__What you should do__
Print out the full listing below, word for word.

──────── Data provided

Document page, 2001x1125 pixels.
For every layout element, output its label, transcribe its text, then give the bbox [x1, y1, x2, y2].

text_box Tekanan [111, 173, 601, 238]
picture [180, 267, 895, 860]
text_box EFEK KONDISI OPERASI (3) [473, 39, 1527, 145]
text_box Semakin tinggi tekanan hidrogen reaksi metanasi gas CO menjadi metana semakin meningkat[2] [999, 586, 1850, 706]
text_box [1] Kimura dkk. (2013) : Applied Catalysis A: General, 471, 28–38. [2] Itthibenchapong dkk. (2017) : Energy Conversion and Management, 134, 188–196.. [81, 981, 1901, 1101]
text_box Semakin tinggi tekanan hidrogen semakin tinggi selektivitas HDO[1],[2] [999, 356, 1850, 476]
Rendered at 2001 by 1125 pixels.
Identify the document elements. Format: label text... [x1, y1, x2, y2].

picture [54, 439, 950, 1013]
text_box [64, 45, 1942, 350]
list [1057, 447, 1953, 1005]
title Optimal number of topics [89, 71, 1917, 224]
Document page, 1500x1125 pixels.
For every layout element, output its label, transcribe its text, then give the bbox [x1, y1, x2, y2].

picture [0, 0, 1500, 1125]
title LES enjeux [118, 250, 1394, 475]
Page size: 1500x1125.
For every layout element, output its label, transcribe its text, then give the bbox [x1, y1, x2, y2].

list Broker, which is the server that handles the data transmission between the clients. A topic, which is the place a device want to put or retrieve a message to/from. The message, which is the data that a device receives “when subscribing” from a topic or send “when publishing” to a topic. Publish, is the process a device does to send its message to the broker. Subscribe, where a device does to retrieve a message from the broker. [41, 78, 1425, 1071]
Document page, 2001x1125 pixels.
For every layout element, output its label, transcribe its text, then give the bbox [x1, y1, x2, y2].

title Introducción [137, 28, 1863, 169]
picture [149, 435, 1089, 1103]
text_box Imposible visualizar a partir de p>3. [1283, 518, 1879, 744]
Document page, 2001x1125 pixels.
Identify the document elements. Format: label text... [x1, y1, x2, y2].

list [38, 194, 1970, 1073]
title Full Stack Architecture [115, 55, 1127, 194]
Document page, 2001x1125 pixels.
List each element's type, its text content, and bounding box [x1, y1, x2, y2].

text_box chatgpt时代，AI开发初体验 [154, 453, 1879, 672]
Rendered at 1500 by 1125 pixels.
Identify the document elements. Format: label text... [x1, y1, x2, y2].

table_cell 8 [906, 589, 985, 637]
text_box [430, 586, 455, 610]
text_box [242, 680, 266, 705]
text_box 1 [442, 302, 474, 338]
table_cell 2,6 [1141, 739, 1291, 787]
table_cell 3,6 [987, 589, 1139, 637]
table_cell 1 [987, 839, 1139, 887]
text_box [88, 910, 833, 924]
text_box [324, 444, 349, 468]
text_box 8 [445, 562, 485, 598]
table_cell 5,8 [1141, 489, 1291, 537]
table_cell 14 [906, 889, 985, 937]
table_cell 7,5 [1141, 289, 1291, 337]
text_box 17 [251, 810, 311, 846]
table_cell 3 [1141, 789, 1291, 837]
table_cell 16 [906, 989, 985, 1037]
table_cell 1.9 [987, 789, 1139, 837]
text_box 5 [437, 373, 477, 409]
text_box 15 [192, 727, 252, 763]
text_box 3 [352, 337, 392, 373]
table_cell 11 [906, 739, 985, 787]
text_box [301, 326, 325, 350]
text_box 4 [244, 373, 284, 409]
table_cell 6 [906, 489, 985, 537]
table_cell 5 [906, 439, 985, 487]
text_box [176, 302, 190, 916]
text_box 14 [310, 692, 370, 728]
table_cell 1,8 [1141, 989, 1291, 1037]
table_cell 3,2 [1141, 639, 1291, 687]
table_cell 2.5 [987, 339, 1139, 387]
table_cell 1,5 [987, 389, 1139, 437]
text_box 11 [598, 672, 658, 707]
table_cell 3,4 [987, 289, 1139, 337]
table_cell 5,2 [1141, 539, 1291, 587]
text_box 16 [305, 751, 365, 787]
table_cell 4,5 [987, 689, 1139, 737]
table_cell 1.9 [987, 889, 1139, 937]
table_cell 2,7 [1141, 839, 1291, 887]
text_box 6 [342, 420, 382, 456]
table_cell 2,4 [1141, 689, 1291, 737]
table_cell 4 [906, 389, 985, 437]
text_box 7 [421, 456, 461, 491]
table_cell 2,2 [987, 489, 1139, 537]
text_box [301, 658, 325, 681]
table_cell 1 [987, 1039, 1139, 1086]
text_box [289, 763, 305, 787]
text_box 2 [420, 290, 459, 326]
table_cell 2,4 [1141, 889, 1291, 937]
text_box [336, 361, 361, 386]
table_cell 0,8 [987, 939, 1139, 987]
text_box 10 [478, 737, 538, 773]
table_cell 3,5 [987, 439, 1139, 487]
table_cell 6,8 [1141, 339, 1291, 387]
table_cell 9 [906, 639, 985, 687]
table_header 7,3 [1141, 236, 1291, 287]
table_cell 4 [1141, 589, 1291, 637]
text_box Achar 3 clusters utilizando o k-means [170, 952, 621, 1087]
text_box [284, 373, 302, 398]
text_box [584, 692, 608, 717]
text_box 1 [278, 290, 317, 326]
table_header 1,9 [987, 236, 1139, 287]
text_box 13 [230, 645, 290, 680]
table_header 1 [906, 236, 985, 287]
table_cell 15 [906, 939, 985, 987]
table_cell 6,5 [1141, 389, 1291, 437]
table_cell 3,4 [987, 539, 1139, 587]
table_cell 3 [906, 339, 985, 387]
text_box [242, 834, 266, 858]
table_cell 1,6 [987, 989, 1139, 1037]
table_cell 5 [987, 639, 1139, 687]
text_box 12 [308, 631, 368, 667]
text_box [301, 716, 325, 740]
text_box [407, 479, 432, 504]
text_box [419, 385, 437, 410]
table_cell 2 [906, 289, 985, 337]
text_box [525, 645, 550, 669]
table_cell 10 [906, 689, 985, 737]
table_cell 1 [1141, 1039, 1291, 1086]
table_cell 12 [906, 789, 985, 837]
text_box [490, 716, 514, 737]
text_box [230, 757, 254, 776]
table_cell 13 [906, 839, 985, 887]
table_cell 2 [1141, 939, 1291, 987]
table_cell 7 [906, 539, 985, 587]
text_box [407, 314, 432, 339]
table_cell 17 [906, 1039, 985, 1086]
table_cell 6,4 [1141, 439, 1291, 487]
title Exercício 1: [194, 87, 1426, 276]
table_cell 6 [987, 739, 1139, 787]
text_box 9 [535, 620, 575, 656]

────────────────

__Your solution__
Document page, 2001x1125 pixels.
For every layout element, output its label, transcribe its text, then give the bbox [x1, y1, x2, y2].

text_box Tekanan [111, 173, 601, 238]
picture [180, 267, 895, 860]
text_box EFEK KONDISI OPERASI (3) [473, 39, 1527, 145]
text_box Semakin tinggi tekanan hidrogen reaksi metanasi gas CO menjadi metana semakin meningkat[2] [999, 586, 1850, 706]
text_box [1] Kimura dkk. (2013) : Applied Catalysis A: General, 471, 28–38. [2] Itthibenchapong dkk. (2017) : Energy Conversion and Management, 134, 188–196.. [81, 981, 1901, 1101]
text_box Semakin tinggi tekanan hidrogen semakin tinggi selektivitas HDO[1],[2] [999, 356, 1850, 476]
Rendered at 2001 by 1125 pixels.
Identify the document elements. Format: label text... [x1, y1, x2, y2].

picture [54, 439, 950, 1013]
text_box [64, 45, 1942, 350]
list [1057, 447, 1953, 1005]
title Optimal number of topics [89, 71, 1917, 224]
Document page, 1500x1125 pixels.
For every layout element, output its label, transcribe its text, then give the bbox [x1, y1, x2, y2].

picture [0, 0, 1500, 1125]
title LES enjeux [118, 250, 1394, 475]
Page size: 1500x1125.
For every layout element, output its label, transcribe its text, then give the bbox [x1, y1, x2, y2].

list Broker, which is the server that handles the data transmission between the clients. A topic, which is the place a device want to put or retrieve a message to/from. The message, which is the data that a device receives “when subscribing” from a topic or send “when publishing” to a topic. Publish, is the process a device does to send its message to the broker. Subscribe, where a device does to retrieve a message from the broker. [41, 78, 1425, 1071]
Document page, 2001x1125 pixels.
For every layout element, output its label, transcribe its text, then give the bbox [x1, y1, x2, y2].

title Introducción [137, 28, 1863, 169]
picture [149, 435, 1089, 1103]
text_box Imposible visualizar a partir de p>3. [1283, 518, 1879, 744]
Document page, 2001x1125 pixels.
Identify the document elements. Format: label text... [x1, y1, x2, y2].

list [38, 194, 1970, 1073]
title Full Stack Architecture [115, 55, 1127, 194]
Document page, 2001x1125 pixels.
List each element's type, its text content, and bounding box [x1, y1, x2, y2].

text_box chatgpt时代，AI开发初体验 [154, 453, 1879, 672]
Rendered at 1500 by 1125 pixels.
Identify the document elements. Format: label text... [x1, y1, x2, y2].

table_cell 8 [906, 589, 985, 637]
text_box [430, 586, 455, 610]
text_box [242, 680, 266, 705]
text_box 1 [442, 302, 474, 338]
table_cell 2,6 [1141, 739, 1291, 787]
table_cell 3,6 [987, 589, 1139, 637]
table_cell 1 [987, 839, 1139, 887]
text_box [88, 910, 833, 924]
text_box [324, 444, 349, 468]
text_box 8 [445, 562, 485, 598]
table_cell 5,8 [1141, 489, 1291, 537]
table_cell 14 [906, 889, 985, 937]
table_cell 7,5 [1141, 289, 1291, 337]
text_box 17 [251, 810, 311, 846]
table_cell 3 [1141, 789, 1291, 837]
table_cell 16 [906, 989, 985, 1037]
table_cell 1.9 [987, 789, 1139, 837]
text_box 5 [437, 373, 477, 409]
text_box 15 [192, 727, 252, 763]
text_box 3 [352, 337, 392, 373]
table_cell 11 [906, 739, 985, 787]
text_box [301, 326, 325, 350]
text_box 4 [244, 373, 284, 409]
table_cell 6 [906, 489, 985, 537]
table_cell 5 [906, 439, 985, 487]
text_box [176, 302, 190, 916]
text_box 14 [310, 692, 370, 728]
table_cell 1,8 [1141, 989, 1291, 1037]
table_cell 3,2 [1141, 639, 1291, 687]
table_cell 2.5 [987, 339, 1139, 387]
table_cell 1,5 [987, 389, 1139, 437]
text_box 11 [598, 672, 658, 707]
table_cell 3,4 [987, 289, 1139, 337]
table_cell 5,2 [1141, 539, 1291, 587]
text_box 16 [305, 751, 365, 787]
table_cell 4,5 [987, 689, 1139, 737]
table_cell 1.9 [987, 889, 1139, 937]
table_cell 2,7 [1141, 839, 1291, 887]
text_box 6 [342, 420, 382, 456]
table_cell 2,4 [1141, 689, 1291, 737]
table_cell 4 [906, 389, 985, 437]
text_box 7 [421, 456, 461, 491]
table_cell 2,2 [987, 489, 1139, 537]
text_box [301, 658, 325, 681]
table_cell 1 [987, 1039, 1139, 1086]
text_box [289, 763, 305, 787]
text_box 2 [420, 290, 459, 326]
table_cell 2,4 [1141, 889, 1291, 937]
text_box [336, 361, 361, 386]
table_cell 0,8 [987, 939, 1139, 987]
text_box 10 [478, 737, 538, 773]
table_cell 3,5 [987, 439, 1139, 487]
table_cell 6,8 [1141, 339, 1291, 387]
table_cell 9 [906, 639, 985, 687]
table_header 7,3 [1141, 236, 1291, 287]
table_cell 4 [1141, 589, 1291, 637]
text_box Achar 3 clusters utilizando o k-means [170, 952, 621, 1087]
text_box [284, 373, 302, 398]
text_box [584, 692, 608, 717]
text_box 1 [278, 290, 317, 326]
table_header 1,9 [987, 236, 1139, 287]
text_box 13 [230, 645, 290, 680]
table_header 1 [906, 236, 985, 287]
table_cell 15 [906, 939, 985, 987]
table_cell 6,5 [1141, 389, 1291, 437]
table_cell 3,4 [987, 539, 1139, 587]
table_cell 3 [906, 339, 985, 387]
text_box [242, 834, 266, 858]
table_cell 1,6 [987, 989, 1139, 1037]
table_cell 5 [987, 639, 1139, 687]
text_box 12 [308, 631, 368, 667]
text_box [301, 716, 325, 740]
text_box [407, 479, 432, 504]
text_box [419, 385, 437, 410]
table_cell 2 [906, 289, 985, 337]
text_box [525, 645, 550, 669]
table_cell 10 [906, 689, 985, 737]
table_cell 1 [1141, 1039, 1291, 1086]
table_cell 12 [906, 789, 985, 837]
text_box [490, 716, 514, 737]
text_box [230, 757, 254, 776]
table_cell 13 [906, 839, 985, 887]
table_cell 2 [1141, 939, 1291, 987]
table_cell 7 [906, 539, 985, 587]
text_box [407, 314, 432, 339]
table_cell 17 [906, 1039, 985, 1086]
table_cell 6,4 [1141, 439, 1291, 487]
title Exercício 1: [194, 87, 1426, 276]
table_cell 6 [987, 739, 1139, 787]
text_box 9 [535, 620, 575, 656]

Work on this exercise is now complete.